### [Saved entries]
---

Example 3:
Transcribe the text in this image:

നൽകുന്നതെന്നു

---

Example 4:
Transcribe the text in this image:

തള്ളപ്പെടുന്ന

### [What you are asked to do]
All of the data must be set down again exactly.

### [Result below]
---

Example 3:
Transcribe the text in this image:

നൽകുന്നതെന്നു

---

Example 4:
Transcribe the text in this image:

തള്ളപ്പെടുന്ന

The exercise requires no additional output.